The overall objective of this project is to identify combinatorial sets of transcription factors that can act in central nervous system (CNS) neurons to improve their regenerative abilities. To do so we will take advantage of a well- characterized transition in nervous system development, in which maturing neurons abruptly switch from an intrinsic state that allows rapid axon growth to one in which axon growth is slow or abortive. It is clear that this transition involves changes in gene expression, and we have had partial success in improving axon growth in older neurons by supplying pro-regenerative transcription factors. Here our central hypothesis is that in addition to transcriptional changes, underlying changes in chromatin structure also act to limit regenerative ability. It is well established in other fields that during cellular maturation, regions of chromatin can adopt a closed conformation that prevents access of transcription factors to specific genomic loci. Thus similar restriction events are likely to limit the expression of regeneration-associated genes in CNS neurons, and to prevent their re- expression even when pro-growth transcription factors are supplied.

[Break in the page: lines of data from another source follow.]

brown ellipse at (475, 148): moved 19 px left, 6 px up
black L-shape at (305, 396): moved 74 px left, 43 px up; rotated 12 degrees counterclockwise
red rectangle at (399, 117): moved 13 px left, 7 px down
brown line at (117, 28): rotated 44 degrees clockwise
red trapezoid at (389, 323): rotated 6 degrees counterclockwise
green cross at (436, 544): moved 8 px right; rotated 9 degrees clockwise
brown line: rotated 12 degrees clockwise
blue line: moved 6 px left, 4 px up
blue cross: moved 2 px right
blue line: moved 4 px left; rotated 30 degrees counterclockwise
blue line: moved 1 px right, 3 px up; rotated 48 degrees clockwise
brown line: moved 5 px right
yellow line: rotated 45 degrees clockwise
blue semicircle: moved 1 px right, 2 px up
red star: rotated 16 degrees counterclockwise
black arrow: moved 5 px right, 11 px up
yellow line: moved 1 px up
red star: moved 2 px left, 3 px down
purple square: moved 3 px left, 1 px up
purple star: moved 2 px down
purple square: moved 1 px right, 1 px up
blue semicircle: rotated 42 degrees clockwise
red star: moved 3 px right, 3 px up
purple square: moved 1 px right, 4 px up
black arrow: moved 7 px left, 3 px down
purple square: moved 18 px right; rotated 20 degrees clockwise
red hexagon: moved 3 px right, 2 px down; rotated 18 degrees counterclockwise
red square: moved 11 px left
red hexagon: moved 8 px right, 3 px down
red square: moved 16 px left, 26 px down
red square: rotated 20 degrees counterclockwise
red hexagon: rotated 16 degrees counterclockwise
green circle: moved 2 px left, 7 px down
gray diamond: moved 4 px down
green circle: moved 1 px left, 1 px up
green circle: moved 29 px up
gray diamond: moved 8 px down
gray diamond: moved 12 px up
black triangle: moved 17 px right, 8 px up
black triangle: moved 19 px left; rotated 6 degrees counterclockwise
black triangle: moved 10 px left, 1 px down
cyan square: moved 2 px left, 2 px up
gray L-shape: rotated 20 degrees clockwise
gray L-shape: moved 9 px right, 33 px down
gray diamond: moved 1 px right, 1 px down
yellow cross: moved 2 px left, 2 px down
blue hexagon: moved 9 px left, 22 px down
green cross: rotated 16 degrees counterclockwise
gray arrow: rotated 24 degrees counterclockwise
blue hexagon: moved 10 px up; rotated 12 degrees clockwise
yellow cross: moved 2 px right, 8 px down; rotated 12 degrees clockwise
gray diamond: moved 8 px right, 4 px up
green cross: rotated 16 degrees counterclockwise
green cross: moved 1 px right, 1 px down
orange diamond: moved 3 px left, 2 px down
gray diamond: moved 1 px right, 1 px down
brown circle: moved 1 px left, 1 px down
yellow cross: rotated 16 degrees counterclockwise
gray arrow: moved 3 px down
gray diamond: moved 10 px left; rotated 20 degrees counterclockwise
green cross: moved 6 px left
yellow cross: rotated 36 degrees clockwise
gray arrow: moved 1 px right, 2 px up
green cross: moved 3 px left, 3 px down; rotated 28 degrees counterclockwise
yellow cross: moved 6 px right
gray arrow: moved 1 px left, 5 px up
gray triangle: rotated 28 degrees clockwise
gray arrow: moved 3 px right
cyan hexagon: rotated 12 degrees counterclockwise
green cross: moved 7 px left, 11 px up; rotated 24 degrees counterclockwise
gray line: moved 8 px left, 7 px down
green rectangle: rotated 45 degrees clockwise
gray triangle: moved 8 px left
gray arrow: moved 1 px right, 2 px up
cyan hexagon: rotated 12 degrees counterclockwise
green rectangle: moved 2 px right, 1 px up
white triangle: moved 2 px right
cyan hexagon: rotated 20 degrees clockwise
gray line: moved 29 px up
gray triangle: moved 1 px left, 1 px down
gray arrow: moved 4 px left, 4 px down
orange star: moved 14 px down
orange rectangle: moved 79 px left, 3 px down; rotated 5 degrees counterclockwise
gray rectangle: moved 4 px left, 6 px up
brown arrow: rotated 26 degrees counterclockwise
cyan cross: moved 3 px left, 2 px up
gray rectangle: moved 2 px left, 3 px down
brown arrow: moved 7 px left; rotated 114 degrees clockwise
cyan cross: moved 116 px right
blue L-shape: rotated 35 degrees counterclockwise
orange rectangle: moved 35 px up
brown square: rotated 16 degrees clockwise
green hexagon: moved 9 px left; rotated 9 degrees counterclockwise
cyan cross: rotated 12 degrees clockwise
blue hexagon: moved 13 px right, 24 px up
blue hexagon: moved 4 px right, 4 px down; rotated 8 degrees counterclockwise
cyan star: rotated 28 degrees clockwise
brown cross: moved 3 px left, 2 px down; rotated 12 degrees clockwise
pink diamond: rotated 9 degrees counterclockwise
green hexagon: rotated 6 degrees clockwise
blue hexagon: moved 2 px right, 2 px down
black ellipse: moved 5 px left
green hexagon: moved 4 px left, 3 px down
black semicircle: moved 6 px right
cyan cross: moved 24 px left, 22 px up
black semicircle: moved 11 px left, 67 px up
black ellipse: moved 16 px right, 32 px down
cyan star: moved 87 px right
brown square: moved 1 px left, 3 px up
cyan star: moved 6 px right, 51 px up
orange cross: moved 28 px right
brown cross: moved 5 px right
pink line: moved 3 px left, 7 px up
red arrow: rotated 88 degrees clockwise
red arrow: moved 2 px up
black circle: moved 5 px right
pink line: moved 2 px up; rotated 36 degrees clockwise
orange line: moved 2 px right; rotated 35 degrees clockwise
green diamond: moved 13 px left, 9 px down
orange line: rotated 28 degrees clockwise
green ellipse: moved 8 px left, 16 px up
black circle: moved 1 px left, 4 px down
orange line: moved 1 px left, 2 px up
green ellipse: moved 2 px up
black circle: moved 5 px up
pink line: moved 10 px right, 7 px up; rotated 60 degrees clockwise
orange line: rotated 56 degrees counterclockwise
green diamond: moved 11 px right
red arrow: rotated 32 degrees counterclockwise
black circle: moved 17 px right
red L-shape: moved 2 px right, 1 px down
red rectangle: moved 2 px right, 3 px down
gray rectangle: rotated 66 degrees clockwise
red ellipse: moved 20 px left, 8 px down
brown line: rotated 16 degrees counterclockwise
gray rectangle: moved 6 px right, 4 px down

A special class of transcription factors, termed pioneer factors, can ameliorate this constraint by binding to closed chromatin and re-opening it, thus allowing subsequent waves of transcription factors to drive transcription. Our objective here is to use a newly developed technique called ATACseq to create genome-wide maps of chromatin accessibility in corticospinal tract neurons as they age and lose regenerative ability, and as they respond to axon injury. This will create a detailed picture of the relationship between regenerative ability and chromatin structure. Then, by examining regions of the genome that specifically open and close across time and in response to injury, we will use a bioinformatic approach to identify transcription factors that interact with these regions, with particular attention paid to potential pioneer factors. Finally we will perform a first-pass test of combined expression of predicted pioneers with known pro-regenerative factors in two cell culture models of axon growth. Ultimately these studies will fill a critical gap in knowledge in the field regarding chromatin accessibility and regenerative ability, and will use this information to identify transcription factors that act through a novel chromatin-based mechanism to improve axon growth.